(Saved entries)
------------
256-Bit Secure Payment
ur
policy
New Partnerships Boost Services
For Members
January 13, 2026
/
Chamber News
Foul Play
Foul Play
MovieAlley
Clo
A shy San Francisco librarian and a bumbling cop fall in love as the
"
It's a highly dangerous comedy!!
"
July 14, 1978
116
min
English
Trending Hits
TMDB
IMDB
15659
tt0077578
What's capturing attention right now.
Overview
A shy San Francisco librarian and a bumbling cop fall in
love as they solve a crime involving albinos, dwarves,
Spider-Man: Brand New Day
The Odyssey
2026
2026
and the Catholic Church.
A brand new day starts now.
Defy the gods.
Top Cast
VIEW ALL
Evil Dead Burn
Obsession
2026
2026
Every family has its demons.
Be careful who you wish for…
------------
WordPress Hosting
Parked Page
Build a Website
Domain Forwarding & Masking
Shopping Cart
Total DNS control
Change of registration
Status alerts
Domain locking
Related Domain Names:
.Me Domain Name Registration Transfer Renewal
------------
EXERCISE AIM
Give again exactly, and only, the lines above starting at the one with "Chamber News" and ending at the one with "A brand new day starts now.".

EXERCISE ANSWER
Chamber News
Foul Play
Foul Play
MovieAlley
Clo
A shy San Francisco librarian and a bumbling cop fall in love as the
"
It's a highly dangerous comedy!!
"
July 14, 1978
116
min
English
Trending Hits
TMDB
IMDB
15659
tt0077578
What's capturing attention right now.
Overview
A shy San Francisco librarian and a bumbling cop fall in
love as they solve a crime involving albinos, dwarves,
Spider-Man: Brand New Day
The Odyssey
2026
2026
and the Catholic Church.
A brand new day starts now.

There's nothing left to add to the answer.